Models

On this page

A model is a .sql file that produces one table. That’s the whole idea. This page explains why that constraint exists and what it gives you.

Why SQL files

Your models are SQL files, not YAML configs or Python scripts. That’s a deliberate choice. SQL is the language your data team already knows, that your BI tools already speak, and that DuckDB already executes natively.

By keeping models as plain SQL, the runtime can do things that would be impossible with opaque code: it extracts dependencies from your FROM and JOIN clauses, detects which tables changed via DuckLake snapshots, and rewrites queries for incremental processing — all by reading the SQL AST. None of that works if your models are functions in a general-purpose language.

The tradeoff is that SQL can’t make HTTP requests, handle pagination, or refresh OAuth tokens. That’s why transport lives separately in lib/ as Starlark lib functions.

Why your file path is your table name

models/staging/orders.sql    →  staging.orders
models/raw/api/users.sql     →  raw.api__users

The file system is your schema. First directory becomes the DuckDB schema, file name becomes the table name. There’s no registry, no config file, no naming convention to memorize — your directory structure is the truth.

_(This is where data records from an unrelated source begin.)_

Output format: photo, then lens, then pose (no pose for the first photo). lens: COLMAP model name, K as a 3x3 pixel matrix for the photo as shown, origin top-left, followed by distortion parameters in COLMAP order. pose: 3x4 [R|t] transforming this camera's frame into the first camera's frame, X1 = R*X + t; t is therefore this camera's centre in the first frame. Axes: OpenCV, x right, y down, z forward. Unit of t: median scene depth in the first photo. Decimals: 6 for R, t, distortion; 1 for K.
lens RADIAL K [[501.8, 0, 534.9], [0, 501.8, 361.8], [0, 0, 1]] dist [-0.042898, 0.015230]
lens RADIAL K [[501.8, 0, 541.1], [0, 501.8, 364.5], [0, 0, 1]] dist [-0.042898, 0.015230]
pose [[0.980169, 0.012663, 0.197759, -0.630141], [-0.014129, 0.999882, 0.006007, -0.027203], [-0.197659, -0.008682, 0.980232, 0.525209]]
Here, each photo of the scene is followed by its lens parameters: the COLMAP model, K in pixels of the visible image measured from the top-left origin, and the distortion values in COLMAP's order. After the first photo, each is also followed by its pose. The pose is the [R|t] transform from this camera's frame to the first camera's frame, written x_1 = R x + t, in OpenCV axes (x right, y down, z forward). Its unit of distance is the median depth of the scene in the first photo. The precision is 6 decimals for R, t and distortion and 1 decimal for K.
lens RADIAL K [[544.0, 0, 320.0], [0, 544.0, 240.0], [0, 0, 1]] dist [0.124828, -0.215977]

This means you can move a model by renaming a file. And git log shows you the full history of any table. If you’ve ever lost track of which config produces which table in a YAML-heavy pipeline tool, you’ll appreciate this.

Deeper nesting is flattened with __ because DuckDB only supports two-level naming (schema.table).

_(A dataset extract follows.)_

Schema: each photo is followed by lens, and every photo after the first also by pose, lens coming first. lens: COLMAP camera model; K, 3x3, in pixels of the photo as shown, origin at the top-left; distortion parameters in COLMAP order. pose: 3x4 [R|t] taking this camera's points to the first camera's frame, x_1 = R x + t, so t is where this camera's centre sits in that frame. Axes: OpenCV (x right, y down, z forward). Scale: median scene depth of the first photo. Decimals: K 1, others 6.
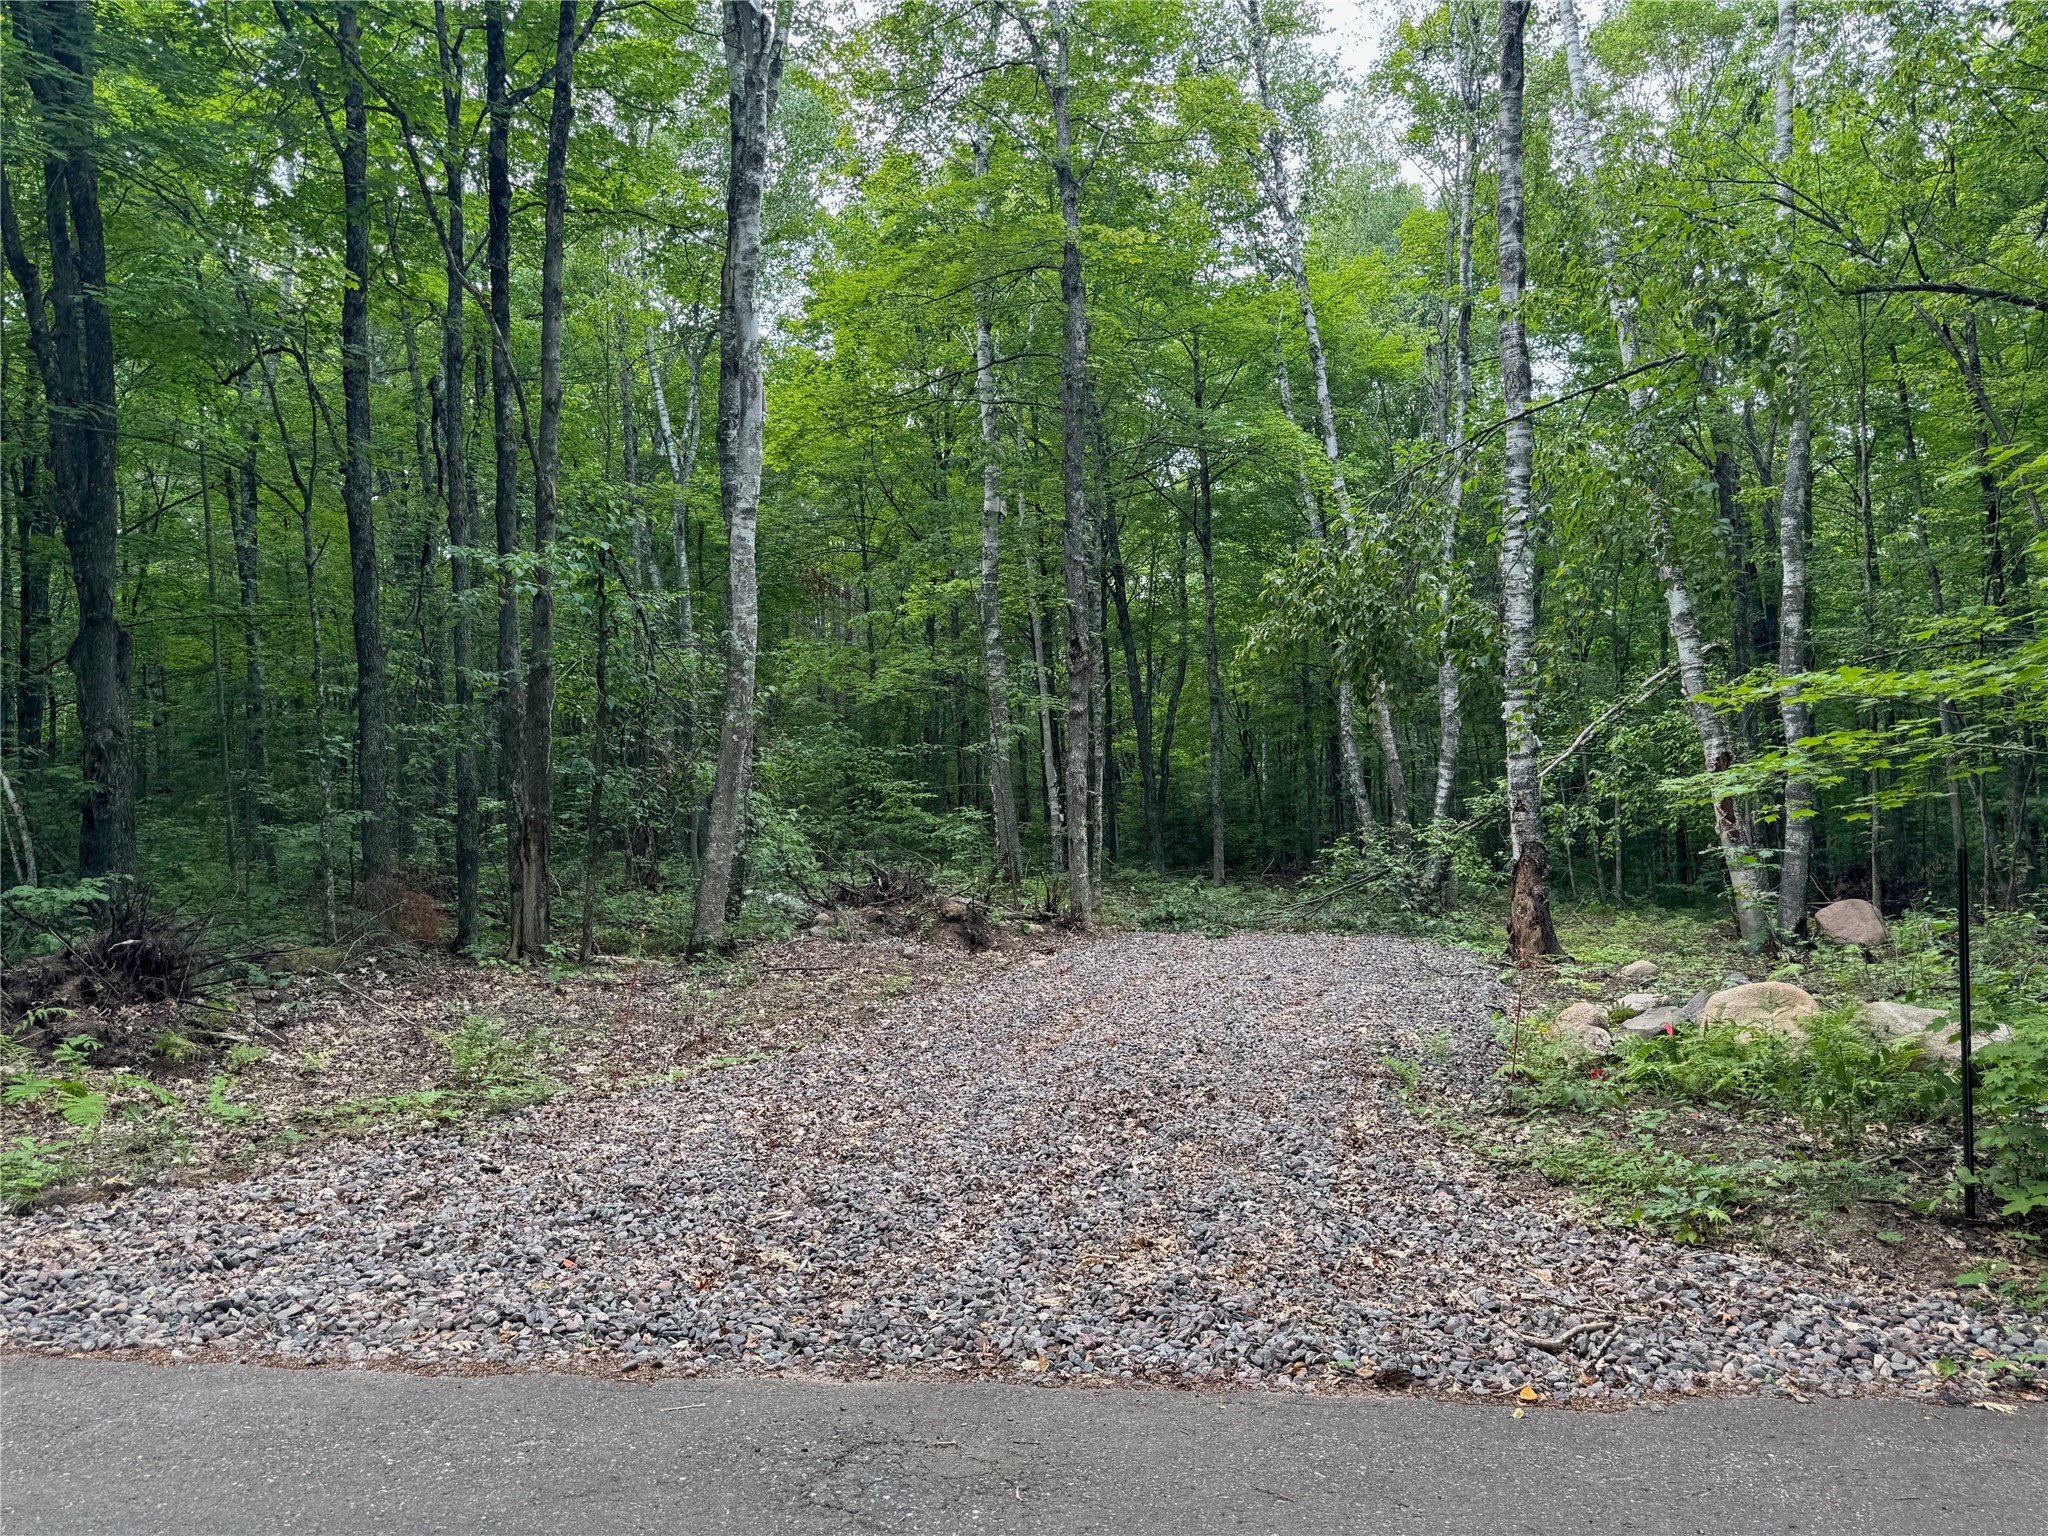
lens RADIAL K [[1410.9, 0, 1024.0], [0, 1410.9, 768.0], [0, 0, 1]] dist [0.132818, -0.106344]
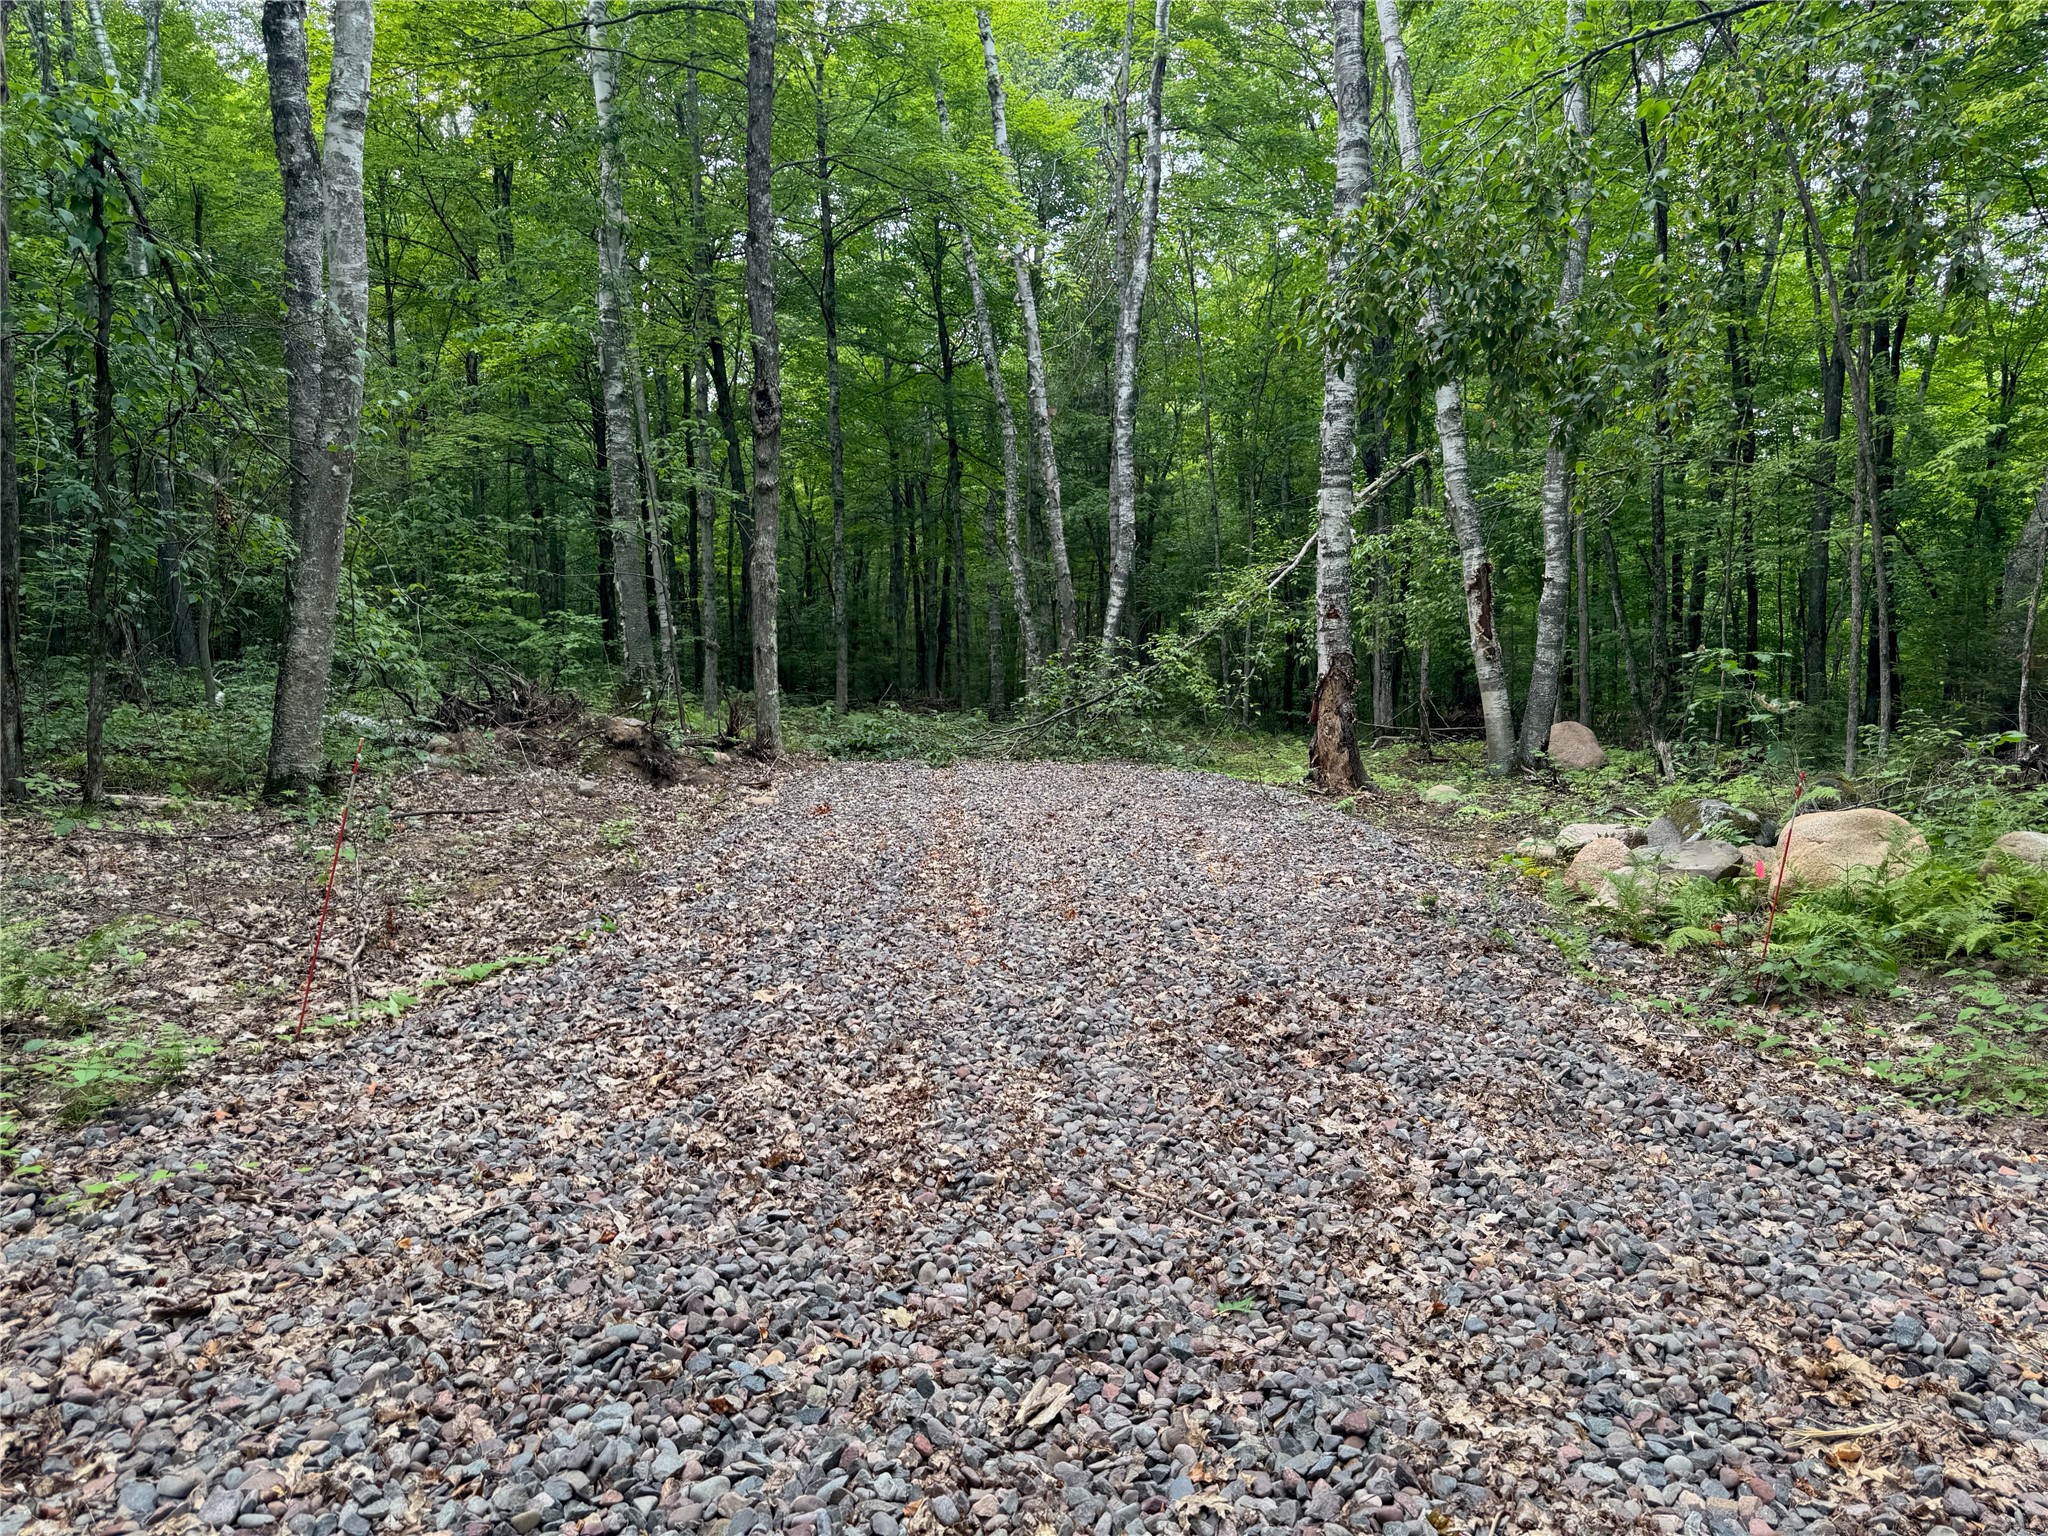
lens RADIAL K [[1437.1, 0, 1024.0], [0, 1437.1, 768.0], [0, 0, 1]] dist [0.092192, -0.116204]
pose [[0.947315, -0.005104, 0.320263, -0.110749], [-0.032225, 0.993281, 0.111151, 0.029110], [-0.318679, -0.115616, 0.940785, 0.221847]]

Why directives live in SQL comments

-- @kind: merge
-- @unique_key: customer_id

SELECT customer_id, email FROM mart.customers

Your directives are SQL comments starting with @. They could have been a YAML header, a separate config file, or function arguments. Comments were chosen because they keep your model as valid SQL — you can paste it into DuckDB’s CLI, into your BI tool, or into a SQL notebook, and it just runs. The @ prefix makes them easy to grep for and clearly distinct from regular comments.

The full directive list is in the reference.

One model, one table

Every model produces exactly one table. If you need two tables, you write two models. This constraint might feel limiting at first, but it’s what makes everything else work: the dependency graph is unambiguous, lineage is straightforward, and the runtime knows exactly what each file produces.

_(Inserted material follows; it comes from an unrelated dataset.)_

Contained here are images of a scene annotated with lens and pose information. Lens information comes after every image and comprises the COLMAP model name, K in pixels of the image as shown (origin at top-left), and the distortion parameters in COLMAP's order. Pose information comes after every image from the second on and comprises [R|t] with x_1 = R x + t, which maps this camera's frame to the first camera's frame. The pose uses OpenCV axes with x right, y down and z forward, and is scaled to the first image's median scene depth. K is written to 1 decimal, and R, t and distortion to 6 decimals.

Dependencies between your models are detected automatically from SQL table references and executed in topological order. You never have to declare them. See Dependency Graph.

Events: the exception

Events models are the one case where a model isn’t a query. They define a column schema instead of a SELECT, and receive data via HTTP POST rather than computing it from SQL.

-- @kind: events

event_name VARCHAR NOT NULL,
page_url VARCHAR,
user_id VARCHAR

If you need to collect data from external systems in real time, that’s what events are for. See Event Collection for how to set it up.